Systems, plural. When we think of immunity, we typically think of the adaptive immune system, which is when prior exposure to a pathogen -- say, a weakened version of chickenpox -- teaches the immune system what to guard against. Vaccination is the most common tool that we use to teach our adaptive immune systems what to look out for.
While the adaptive immune system is the major focus of most vaccine research (think protective antibodies induced by COVID-19 vaccines), it is not the body's first responder -- that would be the innate immune system and its ranks of macrophages. The macrophages are the first-line defenders in the tissues that recognize and destroy pathogens and also call for backup. One way they do this by turning on different inflammatory programs that can change the tissue environment.
In the case of the lungs, these macrophages are called alveolar macrophages (AMs). They live in the lung's alveoli, the tiny air sacs where oxygen passes into the bloodstream -- but, as Rothchild has shown in a previous paper, AMs don't mount a robust immune response when they're initially infected by Mtb.
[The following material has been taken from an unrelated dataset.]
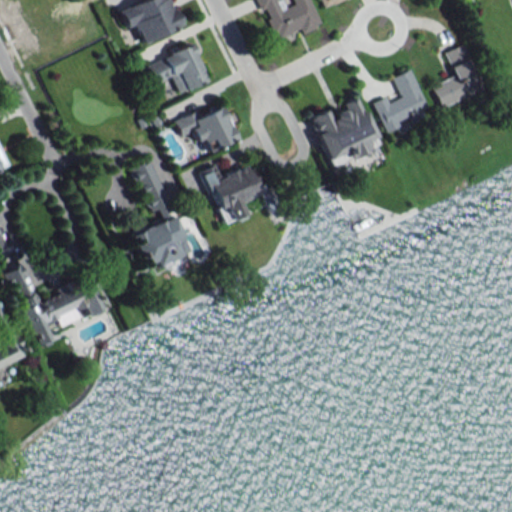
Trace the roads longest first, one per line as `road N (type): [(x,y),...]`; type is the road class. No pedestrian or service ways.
road 1 (residential): [(281,140),(211,0)]
road 2 (residential): [(257,93),(381,29)]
This lack of response seems to be a chink in the body's armor that Mtb exploits to such devastating effect. "Mtb takes advantage of the immune response," says Rothchild, "and when they infect an AM, they can replicate inside of it for a week or longer. They effectively turn the AM into a Trojan Horse in which the bacteria can hide from the body's defenses."
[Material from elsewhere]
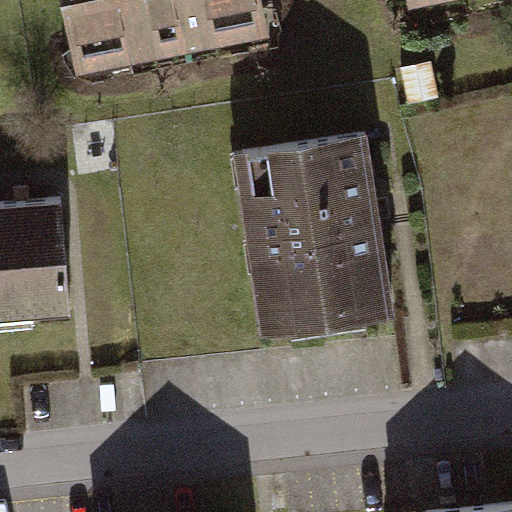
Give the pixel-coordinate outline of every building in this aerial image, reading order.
[(233,0),(45,0),(57,70),(240,41),(233,0)] [(377,0),(380,15),(460,0),(377,0)] [(385,315),(359,130),(225,148),(250,333),(385,315)] [(53,196),(0,199),(0,323),(60,320),(53,196)] [(511,511),(511,494),(374,511),(511,511)]
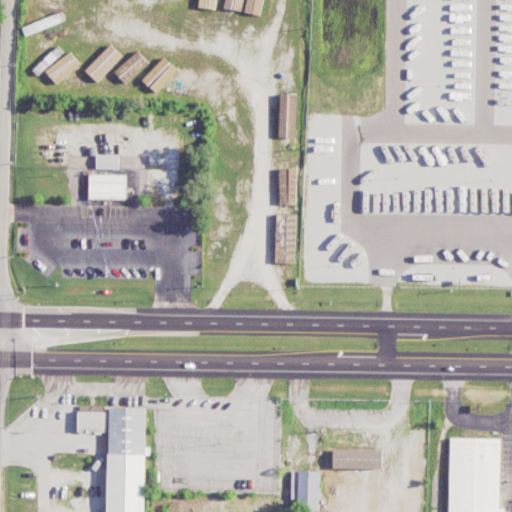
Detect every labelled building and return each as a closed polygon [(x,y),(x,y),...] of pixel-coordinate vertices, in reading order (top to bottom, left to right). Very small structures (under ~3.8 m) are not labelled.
[(199,0),(199,7),(216,9),(217,0),(199,0)] [(260,15),(262,0),(246,0),(244,12),(260,15)] [(85,71),(98,82),(123,55),(110,44),(85,71)] [(149,63),(139,51),(114,71),(124,83),(149,63)] [(45,69),(54,83),(81,67),(72,52),(45,69)] [(156,93),(178,69),(164,56),(142,80),(156,93)] [(295,138),(296,94),(280,93),(278,137),(295,138)] [(119,169),(119,155),(96,155),(96,168),(119,169)] [(234,201),(252,202),(254,158),(235,157),(234,201)] [(296,204),(296,185),(292,185),(291,175),(291,168),(278,168),(280,205),(296,204)] [(126,174),(89,174),(89,199),(126,199),(126,174)] [(275,263),(295,264),(296,213),(276,213),(275,263)] [(144,511),(107,511),(108,408),(144,409),(144,511)] [(77,432),(105,432),(105,411),(77,411),(77,432)] [(451,437),(448,511),(504,511),(505,507),(499,507),(501,438),(451,437)] [(332,450),(383,450),(383,468),(332,468),(332,450)] [(318,471),(316,511),(297,510),(299,471),(318,471)]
"But what if we could change this first step in the chain of infection?" Rothchild continues. "What if the AMs responded more effectively to Mtb? How could we change the body's innate immune response? Studies over the last 10 years or so have demonstrated that the innate immune system is capable of undergoing long-term changes, but we are only beginning to understand the underlying mechanisms behind them."
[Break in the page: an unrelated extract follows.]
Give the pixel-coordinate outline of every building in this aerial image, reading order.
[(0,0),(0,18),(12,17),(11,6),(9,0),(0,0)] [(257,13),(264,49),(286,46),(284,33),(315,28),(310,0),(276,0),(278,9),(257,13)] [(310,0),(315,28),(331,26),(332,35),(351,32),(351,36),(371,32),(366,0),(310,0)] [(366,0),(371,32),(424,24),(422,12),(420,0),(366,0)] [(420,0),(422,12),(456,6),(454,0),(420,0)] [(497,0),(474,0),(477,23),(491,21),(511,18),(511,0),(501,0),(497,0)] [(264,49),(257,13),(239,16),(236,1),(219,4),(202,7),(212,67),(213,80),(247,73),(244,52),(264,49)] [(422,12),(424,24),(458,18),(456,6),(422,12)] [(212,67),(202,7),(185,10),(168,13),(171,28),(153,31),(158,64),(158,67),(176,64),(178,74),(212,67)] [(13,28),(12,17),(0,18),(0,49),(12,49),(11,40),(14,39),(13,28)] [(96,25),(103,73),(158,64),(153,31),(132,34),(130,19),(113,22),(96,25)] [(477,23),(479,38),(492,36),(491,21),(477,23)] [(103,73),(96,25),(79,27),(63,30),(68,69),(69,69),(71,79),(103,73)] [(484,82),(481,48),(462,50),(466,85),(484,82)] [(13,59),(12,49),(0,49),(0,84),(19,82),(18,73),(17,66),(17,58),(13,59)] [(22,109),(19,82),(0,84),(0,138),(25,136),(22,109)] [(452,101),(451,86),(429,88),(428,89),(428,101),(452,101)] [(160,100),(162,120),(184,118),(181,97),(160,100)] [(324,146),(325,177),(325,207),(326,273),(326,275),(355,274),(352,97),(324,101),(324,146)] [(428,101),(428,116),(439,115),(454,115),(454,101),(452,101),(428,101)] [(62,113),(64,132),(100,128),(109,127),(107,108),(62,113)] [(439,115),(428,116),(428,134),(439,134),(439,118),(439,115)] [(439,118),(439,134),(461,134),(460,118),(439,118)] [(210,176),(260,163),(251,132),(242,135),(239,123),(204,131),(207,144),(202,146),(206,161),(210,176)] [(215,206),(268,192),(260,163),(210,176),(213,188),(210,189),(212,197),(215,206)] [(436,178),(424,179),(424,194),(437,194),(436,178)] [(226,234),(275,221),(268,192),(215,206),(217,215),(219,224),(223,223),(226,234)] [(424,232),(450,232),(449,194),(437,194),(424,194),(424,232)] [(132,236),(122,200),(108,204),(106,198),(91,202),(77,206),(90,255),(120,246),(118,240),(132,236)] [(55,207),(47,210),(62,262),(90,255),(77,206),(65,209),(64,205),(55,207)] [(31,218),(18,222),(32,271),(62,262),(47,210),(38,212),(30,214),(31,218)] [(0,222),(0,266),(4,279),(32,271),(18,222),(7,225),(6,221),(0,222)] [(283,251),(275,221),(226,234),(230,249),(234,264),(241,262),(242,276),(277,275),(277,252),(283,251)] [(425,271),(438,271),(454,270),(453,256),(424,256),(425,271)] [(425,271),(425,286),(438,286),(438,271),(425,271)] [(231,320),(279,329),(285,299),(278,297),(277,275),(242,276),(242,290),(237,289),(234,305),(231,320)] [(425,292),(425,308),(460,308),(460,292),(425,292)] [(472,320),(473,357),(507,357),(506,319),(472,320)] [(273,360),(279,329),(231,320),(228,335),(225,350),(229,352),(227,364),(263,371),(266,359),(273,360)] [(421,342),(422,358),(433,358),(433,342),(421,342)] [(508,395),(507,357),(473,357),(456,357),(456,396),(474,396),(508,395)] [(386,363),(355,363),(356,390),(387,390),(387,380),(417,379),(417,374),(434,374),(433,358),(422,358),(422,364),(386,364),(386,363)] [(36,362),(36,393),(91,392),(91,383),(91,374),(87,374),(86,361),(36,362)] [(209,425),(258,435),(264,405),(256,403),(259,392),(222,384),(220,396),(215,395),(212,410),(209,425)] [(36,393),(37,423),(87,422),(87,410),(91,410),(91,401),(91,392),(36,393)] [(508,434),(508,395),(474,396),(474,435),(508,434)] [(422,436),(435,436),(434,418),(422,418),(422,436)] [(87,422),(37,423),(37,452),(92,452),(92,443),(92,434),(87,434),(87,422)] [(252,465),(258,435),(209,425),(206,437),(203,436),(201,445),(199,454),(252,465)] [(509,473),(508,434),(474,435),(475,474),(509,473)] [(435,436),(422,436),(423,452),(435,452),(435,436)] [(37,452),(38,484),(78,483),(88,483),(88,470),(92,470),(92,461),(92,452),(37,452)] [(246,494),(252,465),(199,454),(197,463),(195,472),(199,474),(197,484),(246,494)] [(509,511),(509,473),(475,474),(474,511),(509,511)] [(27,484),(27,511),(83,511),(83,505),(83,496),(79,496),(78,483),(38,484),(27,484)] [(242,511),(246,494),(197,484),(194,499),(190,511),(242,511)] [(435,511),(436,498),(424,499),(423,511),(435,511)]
To test conditions where the innate immune response might be remodeled, Dat Mai, a research associate at Seattle Children's Research Instituteand the first author of the paper, Rothchild and their colleagues designed an experiment using two different mouse models. The first model used the BCG vaccination, one of the world's most widely distributed vaccines and the only vaccine used for tuberculosis. In the second model, the researchers induced a contained Mtb infection, which they previously showed protects against subsequent infections in a form of concomitant immunity.
Weeks after exposure, the researchers challenged the mice with aerosolized Mtb and infected macrophages were taken from each mouse model for RNA sequencing. There were striking differences in the RNA from each set of models.
While both sets of AMs showed a stronger pro-inflammatory response to Mtb than AMs from unexposed mice, the BCG-vaccinated AMs strongly turned on one type of inflammatory program, driven by interferons, while the AMs from the contained Mtb infection turned on a qualitatively different inflammatory program. Other experiments showed that the different exposure scenarios changed the AMs themselves, and that some of these changes seem to be dependent on the greater lung environment.
"What this tells us," says Rothchild, "is that there's a great deal of plasticity in the macrophage response, and that there's potential to therapeutically harness this plasticity so that we can remodel the innate immune system to fight tuberculosis."